Provided entries START
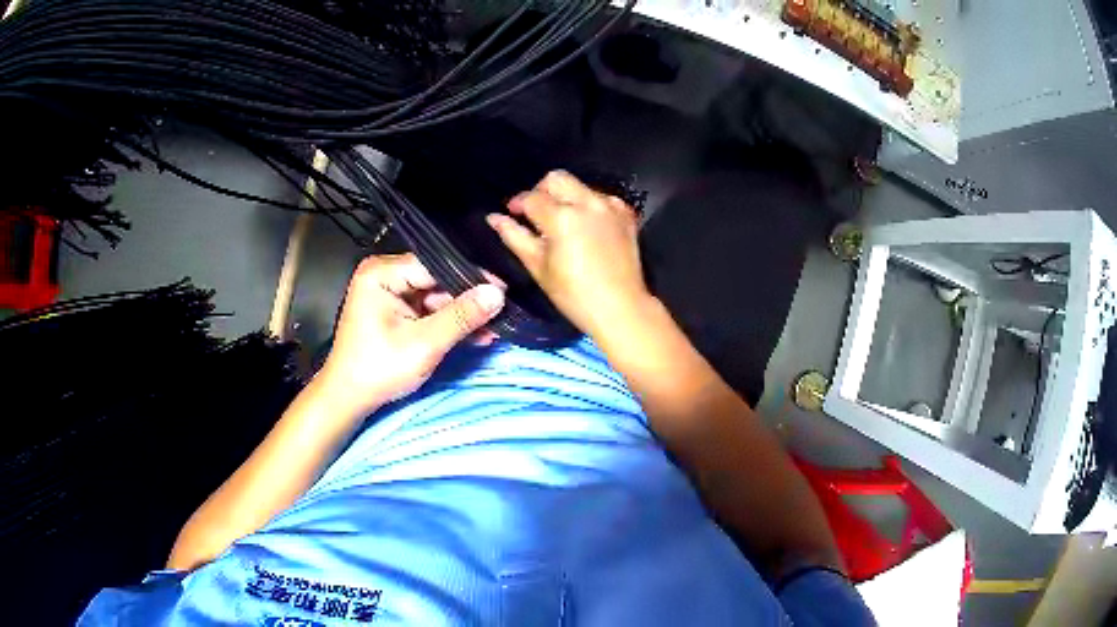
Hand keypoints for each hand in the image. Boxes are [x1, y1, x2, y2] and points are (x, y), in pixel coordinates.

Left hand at [316, 254, 505, 416]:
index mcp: (381, 273)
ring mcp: (389, 292)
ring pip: (436, 296)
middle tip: (503, 310)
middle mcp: (384, 274)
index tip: (505, 290)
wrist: (348, 398)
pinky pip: (428, 309)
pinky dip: (448, 322)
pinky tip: (476, 333)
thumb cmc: (379, 369)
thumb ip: (461, 316)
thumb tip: (498, 293)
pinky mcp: (394, 310)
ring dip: (462, 314)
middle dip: (468, 299)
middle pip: (437, 279)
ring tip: (495, 326)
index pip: (436, 265)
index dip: (471, 277)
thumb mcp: (424, 344)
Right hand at [486, 170, 651, 337]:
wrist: (621, 309)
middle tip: (535, 214)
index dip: (517, 203)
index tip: (512, 213)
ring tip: (561, 224)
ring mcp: (610, 207)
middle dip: (541, 191)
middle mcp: (587, 203)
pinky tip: (585, 227)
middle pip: (557, 179)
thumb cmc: (574, 295)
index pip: (531, 197)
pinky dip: (589, 206)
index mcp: (562, 217)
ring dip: (566, 197)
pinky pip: (601, 198)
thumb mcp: (538, 267)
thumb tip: (495, 218)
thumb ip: (515, 236)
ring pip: (580, 186)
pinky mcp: (625, 215)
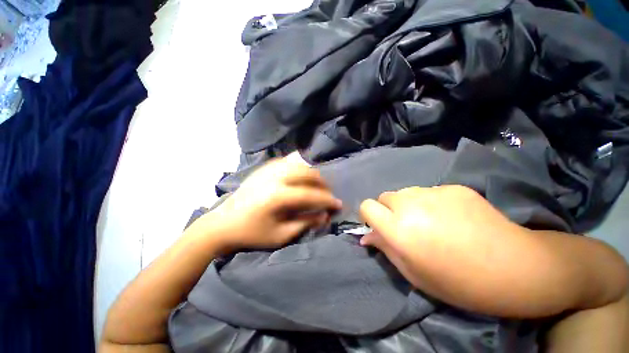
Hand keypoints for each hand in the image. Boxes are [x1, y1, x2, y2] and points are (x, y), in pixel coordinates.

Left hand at [206, 153, 341, 252]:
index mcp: (278, 196)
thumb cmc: (252, 233)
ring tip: (317, 185)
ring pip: (300, 164)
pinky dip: (300, 166)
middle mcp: (275, 177)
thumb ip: (305, 222)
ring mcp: (269, 169)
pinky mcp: (264, 167)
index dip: (327, 200)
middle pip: (308, 173)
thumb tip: (325, 215)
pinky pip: (288, 161)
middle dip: (323, 184)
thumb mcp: (281, 235)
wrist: (223, 223)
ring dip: (313, 174)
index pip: (311, 194)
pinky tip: (302, 175)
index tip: (338, 205)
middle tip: (327, 195)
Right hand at [359, 185, 531, 313]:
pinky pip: (429, 191)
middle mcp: (410, 204)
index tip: (379, 225)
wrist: (514, 267)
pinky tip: (452, 216)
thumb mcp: (414, 273)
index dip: (369, 215)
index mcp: (399, 229)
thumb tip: (366, 236)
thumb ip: (386, 249)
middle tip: (408, 226)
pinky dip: (431, 202)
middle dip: (389, 210)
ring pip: (406, 192)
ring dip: (409, 204)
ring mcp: (433, 192)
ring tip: (431, 221)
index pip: (367, 206)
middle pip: (385, 197)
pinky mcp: (452, 187)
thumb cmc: (458, 282)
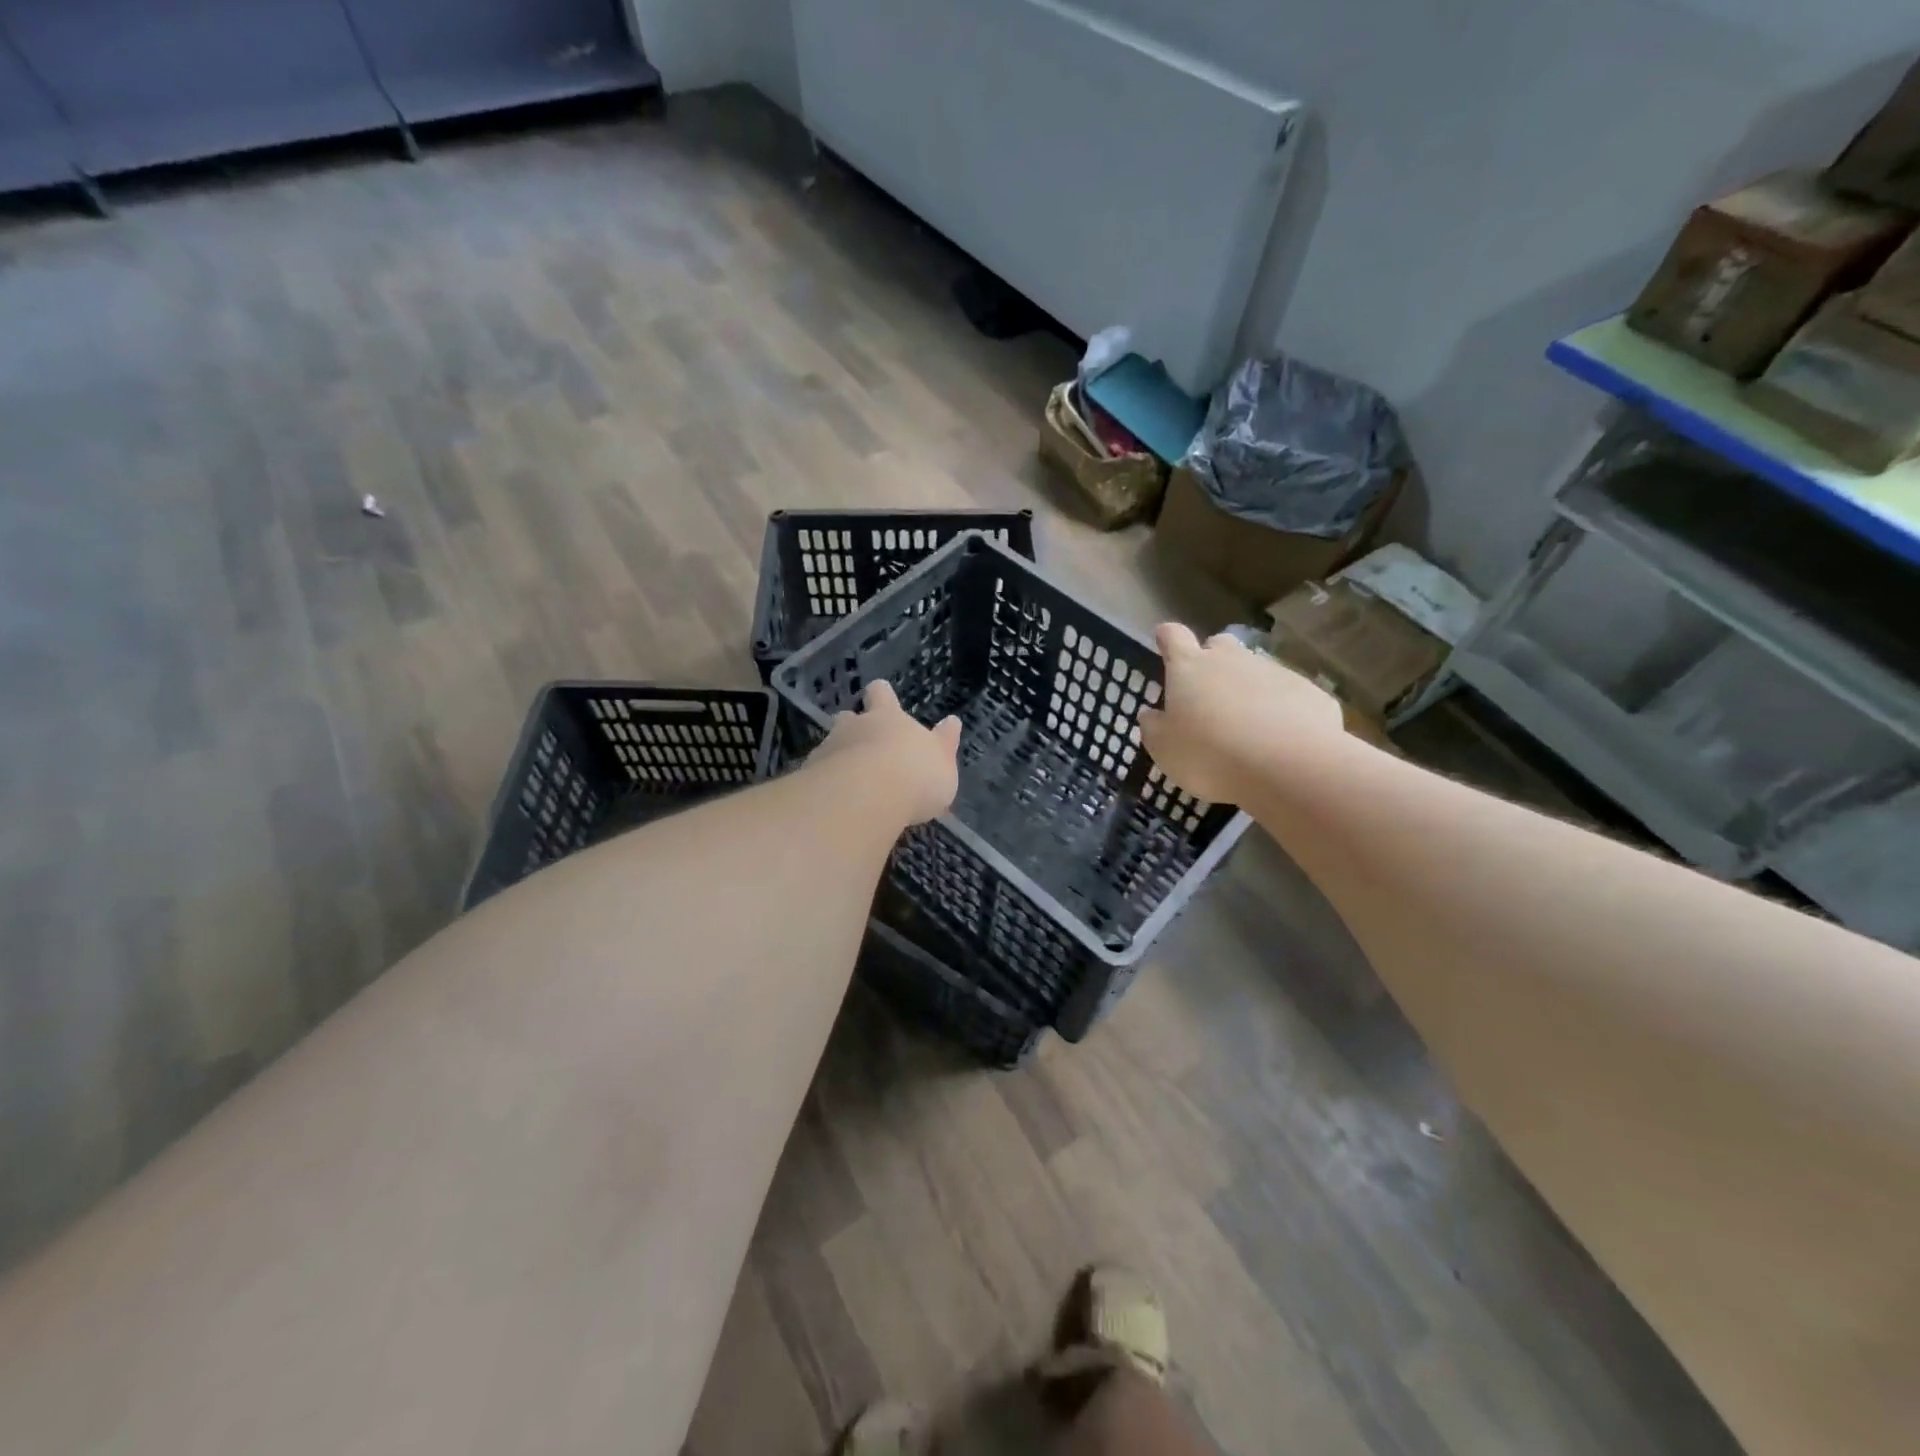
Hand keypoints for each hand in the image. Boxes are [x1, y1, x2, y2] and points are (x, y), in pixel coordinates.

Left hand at [809, 681, 961, 824]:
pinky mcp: (811, 776)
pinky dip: (825, 784)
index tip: (879, 693)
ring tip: (846, 778)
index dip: (881, 694)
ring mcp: (830, 749)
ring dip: (837, 756)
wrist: (867, 796)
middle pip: (848, 717)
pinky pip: (818, 775)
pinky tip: (834, 801)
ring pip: (830, 745)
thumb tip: (952, 722)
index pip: (882, 694)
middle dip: (851, 725)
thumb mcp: (943, 765)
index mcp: (889, 718)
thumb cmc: (916, 776)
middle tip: (859, 740)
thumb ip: (945, 745)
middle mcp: (856, 726)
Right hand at [1138, 622, 1343, 802]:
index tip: (1165, 644)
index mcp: (1190, 668)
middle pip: (1218, 645)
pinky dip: (1281, 711)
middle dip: (1212, 660)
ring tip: (1247, 728)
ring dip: (1248, 689)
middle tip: (1209, 695)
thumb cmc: (1210, 755)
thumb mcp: (1164, 750)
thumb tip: (1151, 714)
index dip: (1167, 638)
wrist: (1288, 766)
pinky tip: (1280, 741)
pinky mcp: (1309, 692)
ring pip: (1255, 670)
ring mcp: (1274, 671)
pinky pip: (1288, 696)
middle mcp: (1231, 659)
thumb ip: (1154, 727)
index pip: (1173, 636)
Provided entries END
What is needed is an exact copy of the lines from the beginning of the data through the line containing "pinky mcp: (625, 215)", both included, without any pictures.

=== Answer box ===
Hand keypoints for each hand in the image. Boxes are [x1, y1, x2, y2] and points are (x, y), in pixel coordinates.

Left hand at [316, 254, 505, 416]:
index mcp: (381, 273)
ring mcp: (389, 292)
ring pip: (436, 296)
middle tip: (503, 310)
middle mcp: (384, 274)
index tip: (505, 290)
wrist: (348, 398)
pinky pip: (428, 309)
pinky dip: (448, 322)
pinky tip: (476, 333)
thumb cmc: (379, 369)
thumb ip: (461, 316)
thumb tip: (498, 293)
pinky mcp: (394, 310)
ring dip: (462, 314)
middle dip: (468, 299)
middle pip: (437, 279)
ring tip: (495, 326)
index pip: (436, 265)
index dip: (471, 277)
thumb mcp: (424, 344)
Right hand at [486, 170, 651, 337]:
wrist: (621, 309)
middle tip: (535, 214)
index dip: (517, 203)
index tip: (512, 213)
ring tip: (561, 224)
ring mcp: (610, 207)
middle dip: (541, 191)
middle mcp: (587, 203)
pinky tip: (585, 227)
middle pip: (557, 179)
thumb cmc: (574, 295)
index pip: (531, 197)
pinky dip: (589, 206)
index mcp: (562, 217)
ring dip: (566, 197)
pinky pip: (601, 198)
thumb mcp: (538, 267)
thumb tip: (495, 218)
thumb ip: (515, 236)
ring pip: (580, 186)
pinky mcp: (625, 215)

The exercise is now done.